C.S. Lewis: “But in friendship, being free of all that, we think we have chosen our peers. In reality, a few years’ difference in the dates of our births, a few more miles between certain houses, the choice of one university instead of another, posting to different regiments, the accident of a topic being raised or not raised at a first meeting—any of these chances might have kept us apart. But, for a Christian, there are, strictly speaking, no chances. A secret Master of the Ceremonies has been at work. Christ, Who said to the disciples, ‘Ye have not chosen me but, I have chosen you,’ can truly say to every group of Christian friends, ‘You have not chosen one another but I have chosen you for one another.’” The Four Loves, p. 126.

Robert Alden: “The precepts of Proverbs are like signposts at critical junctions in life where we might stray from the road. Carefully mapping out our journey, making intersections which might be confusing, and noting dangers to be avoided along the way are the best ways to guarantee a safe trip.”  Proverbs, p. 48.

Ken Mondschein: [on Robert Frost’s poem, “The Road Not Taken”] “Frost uses the metaphor of a traveler journeying through a forest to represent the journey of life. The traveler comes upon a fork in the road and must decide which path to take. The two paths represent the different choices we make in life, and the traveler’s decision to take the less traveled path symbolizes the choice to take a risk and follow one’s own unique path.” A Collection of Poems by Robert Frost, Introduction.

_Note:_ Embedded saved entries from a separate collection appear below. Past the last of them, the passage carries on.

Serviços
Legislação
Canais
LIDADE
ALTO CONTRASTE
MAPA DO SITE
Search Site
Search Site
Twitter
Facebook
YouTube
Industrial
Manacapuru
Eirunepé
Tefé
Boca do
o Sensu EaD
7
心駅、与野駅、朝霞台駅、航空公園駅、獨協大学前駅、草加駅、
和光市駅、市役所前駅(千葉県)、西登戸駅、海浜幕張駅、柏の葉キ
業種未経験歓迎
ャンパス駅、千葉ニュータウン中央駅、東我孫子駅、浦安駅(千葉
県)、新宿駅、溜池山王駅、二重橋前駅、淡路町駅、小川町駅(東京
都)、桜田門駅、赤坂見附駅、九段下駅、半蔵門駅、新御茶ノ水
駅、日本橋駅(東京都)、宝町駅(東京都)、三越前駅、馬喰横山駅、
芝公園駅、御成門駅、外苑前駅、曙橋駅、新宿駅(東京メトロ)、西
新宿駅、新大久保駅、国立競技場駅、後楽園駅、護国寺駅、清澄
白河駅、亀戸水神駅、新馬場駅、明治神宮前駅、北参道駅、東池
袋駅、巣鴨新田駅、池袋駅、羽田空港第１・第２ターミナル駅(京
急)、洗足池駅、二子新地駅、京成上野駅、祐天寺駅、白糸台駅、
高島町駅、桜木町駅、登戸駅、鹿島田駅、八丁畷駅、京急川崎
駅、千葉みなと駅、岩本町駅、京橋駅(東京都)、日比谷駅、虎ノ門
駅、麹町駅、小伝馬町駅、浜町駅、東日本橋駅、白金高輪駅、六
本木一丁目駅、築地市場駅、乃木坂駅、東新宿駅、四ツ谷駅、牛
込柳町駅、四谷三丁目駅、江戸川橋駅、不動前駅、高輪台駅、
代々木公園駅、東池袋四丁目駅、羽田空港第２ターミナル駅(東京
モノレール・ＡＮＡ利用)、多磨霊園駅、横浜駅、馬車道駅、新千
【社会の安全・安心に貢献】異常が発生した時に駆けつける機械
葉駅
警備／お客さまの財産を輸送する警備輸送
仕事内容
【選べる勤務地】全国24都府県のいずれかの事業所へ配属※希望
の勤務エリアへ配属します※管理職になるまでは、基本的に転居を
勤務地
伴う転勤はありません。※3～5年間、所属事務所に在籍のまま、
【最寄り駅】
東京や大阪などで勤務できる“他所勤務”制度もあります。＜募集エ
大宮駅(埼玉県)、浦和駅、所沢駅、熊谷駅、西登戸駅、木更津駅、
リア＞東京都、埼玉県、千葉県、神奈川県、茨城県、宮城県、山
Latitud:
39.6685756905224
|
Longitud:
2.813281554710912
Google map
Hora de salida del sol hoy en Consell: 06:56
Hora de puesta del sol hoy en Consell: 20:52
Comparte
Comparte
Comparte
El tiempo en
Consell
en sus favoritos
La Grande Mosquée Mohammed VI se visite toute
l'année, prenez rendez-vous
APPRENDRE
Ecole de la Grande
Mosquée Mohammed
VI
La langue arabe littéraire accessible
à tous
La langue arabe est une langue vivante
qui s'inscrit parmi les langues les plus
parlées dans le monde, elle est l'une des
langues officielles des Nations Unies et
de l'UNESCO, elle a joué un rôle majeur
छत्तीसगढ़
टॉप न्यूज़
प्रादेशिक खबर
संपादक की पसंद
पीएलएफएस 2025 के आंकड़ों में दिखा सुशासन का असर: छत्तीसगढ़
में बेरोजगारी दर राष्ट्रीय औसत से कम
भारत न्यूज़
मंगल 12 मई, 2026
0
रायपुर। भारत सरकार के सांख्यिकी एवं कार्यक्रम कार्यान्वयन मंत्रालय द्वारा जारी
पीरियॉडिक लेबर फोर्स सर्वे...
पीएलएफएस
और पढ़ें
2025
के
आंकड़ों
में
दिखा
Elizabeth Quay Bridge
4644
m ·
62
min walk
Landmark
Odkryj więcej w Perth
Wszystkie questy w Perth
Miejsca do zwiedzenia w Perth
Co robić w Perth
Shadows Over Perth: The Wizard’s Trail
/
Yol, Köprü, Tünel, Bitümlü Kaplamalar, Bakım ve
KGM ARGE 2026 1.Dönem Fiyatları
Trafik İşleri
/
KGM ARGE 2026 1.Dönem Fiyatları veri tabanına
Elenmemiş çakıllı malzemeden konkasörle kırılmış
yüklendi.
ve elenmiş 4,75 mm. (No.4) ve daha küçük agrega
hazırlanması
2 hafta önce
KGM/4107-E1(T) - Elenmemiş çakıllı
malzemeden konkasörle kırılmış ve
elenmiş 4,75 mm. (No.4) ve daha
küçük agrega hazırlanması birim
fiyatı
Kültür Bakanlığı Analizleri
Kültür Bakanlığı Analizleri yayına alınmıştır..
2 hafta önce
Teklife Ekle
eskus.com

Jeremiah Burroughs: “A contented heart looks to God’s disposal. That is, he sees the wisdom of God in everything. . . The Lord knows how to order things better than I. The Lord sees further ahead than I do. I see only the present but the Lord sees a great while from now.” Quoted by Jim Newheiser, The Journal of Modern Ministry, Fall, 2004, p. 72.

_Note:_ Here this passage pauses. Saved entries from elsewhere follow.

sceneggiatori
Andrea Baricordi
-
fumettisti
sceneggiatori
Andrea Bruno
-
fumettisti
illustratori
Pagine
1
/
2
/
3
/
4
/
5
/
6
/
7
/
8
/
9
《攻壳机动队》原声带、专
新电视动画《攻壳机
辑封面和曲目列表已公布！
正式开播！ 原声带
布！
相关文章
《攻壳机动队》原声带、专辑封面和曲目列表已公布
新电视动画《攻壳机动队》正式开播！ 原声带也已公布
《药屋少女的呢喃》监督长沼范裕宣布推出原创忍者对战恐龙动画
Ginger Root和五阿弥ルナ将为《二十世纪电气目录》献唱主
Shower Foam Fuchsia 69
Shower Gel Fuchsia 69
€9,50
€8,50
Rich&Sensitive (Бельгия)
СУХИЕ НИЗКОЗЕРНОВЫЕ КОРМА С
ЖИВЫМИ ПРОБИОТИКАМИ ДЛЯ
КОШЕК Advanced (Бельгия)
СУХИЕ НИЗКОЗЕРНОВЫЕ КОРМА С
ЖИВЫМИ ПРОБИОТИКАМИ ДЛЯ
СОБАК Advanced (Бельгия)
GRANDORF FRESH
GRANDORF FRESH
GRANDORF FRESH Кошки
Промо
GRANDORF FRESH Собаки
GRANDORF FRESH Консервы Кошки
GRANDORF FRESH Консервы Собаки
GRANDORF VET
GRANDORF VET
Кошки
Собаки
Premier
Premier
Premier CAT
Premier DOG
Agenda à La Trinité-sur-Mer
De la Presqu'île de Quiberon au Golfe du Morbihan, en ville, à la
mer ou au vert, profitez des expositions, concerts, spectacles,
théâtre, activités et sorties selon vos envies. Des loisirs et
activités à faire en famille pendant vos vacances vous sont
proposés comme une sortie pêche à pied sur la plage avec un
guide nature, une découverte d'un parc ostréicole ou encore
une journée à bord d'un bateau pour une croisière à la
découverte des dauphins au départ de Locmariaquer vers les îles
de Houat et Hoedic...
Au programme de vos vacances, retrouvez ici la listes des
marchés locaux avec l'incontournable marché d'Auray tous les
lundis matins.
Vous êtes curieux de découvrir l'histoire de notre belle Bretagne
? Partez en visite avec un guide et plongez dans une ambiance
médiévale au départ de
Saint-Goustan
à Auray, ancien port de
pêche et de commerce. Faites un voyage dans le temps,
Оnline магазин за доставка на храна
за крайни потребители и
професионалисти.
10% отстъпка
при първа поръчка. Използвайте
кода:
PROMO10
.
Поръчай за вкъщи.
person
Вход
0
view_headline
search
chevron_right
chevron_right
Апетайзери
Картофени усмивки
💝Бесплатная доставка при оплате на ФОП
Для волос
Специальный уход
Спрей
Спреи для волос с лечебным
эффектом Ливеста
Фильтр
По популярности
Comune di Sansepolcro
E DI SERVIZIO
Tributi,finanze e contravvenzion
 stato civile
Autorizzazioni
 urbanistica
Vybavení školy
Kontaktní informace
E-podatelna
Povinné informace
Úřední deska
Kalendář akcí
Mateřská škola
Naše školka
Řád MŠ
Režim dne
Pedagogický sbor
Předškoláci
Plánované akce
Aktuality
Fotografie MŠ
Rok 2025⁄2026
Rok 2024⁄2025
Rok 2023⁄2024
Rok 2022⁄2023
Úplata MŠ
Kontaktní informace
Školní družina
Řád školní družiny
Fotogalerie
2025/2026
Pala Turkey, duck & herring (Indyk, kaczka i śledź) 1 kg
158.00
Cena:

The decision to leave church

The decision to leave or continue going to church is one of the most life-changing junctions in the road. In the book, The Disciple-Making Parent, 2016, Chap Bettis relates statistics that show the road marked “Leaving” is a broad road.

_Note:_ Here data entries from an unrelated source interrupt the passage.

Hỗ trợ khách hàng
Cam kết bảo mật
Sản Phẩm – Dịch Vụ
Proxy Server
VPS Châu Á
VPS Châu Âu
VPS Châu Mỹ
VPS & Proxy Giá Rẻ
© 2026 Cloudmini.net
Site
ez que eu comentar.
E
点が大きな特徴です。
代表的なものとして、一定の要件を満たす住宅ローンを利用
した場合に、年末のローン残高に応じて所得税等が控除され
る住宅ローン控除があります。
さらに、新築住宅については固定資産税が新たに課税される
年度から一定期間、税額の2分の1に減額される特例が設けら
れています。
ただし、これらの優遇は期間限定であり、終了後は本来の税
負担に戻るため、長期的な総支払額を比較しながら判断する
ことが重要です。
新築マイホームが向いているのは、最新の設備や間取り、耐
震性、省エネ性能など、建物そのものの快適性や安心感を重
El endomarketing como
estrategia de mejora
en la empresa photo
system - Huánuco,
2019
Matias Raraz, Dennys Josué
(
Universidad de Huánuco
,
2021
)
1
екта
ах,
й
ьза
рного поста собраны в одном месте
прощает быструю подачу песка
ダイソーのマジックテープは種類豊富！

“In twenty-five separate surveys of more than 22,000 adults and 2,000 teenagers, George Barna found that only 20 percent of the respondents had maintained a level of spiritual activity consistent with their high school experience. In another study, he found that 58 percent of young adults who attended church every week when they were teens did not attend church at all by the time they were 29. Dr. Kara Powell of the Fuller Youth Institute at Fuller Seminary took a more conservative approach and only counted those who were a part of a church or youth group when they graduated from high school. Her estimate, based on multiple surveys, was that up to 50 percent of young people did not stick with their faith once they were in college.

“Britt Beemer of the America’s Research Group studied only those who said they attended church every week when they were growing up but never or seldom attend today. After more than 20,000 phone calls, he came to a shocking revelation: Of those who reported they no longer believed the Bible true, 40 percent first had doubts in middle school, 44 percent first had their doubts in high school, and about 11 percent had their first doubts in college. In other words, we are losing many of the hearts of our children in junior high, even though we don’t lose their bodies until later.” pp. 9-10

Justice Clarence Thomas remembers the junction that changed his life. Clarence and his brother were raised by their grandparents when his mother could no longer raise them. Of his swearing in on October 23, 1991, he wrote,

“I thought back to another sunny day in 1955, the day my brother and I had walked to the white house at 542 E. 32nd St. to live with our grandparents, all of our belongings stuffed into a pair of grocery bags. So began the journey that had led me at last to these steps. It was there Daddy and Aunt Tina [his names for his grandparents] taught me all they knew and gave me all they had.” My Grandfather’s Son, p. 289.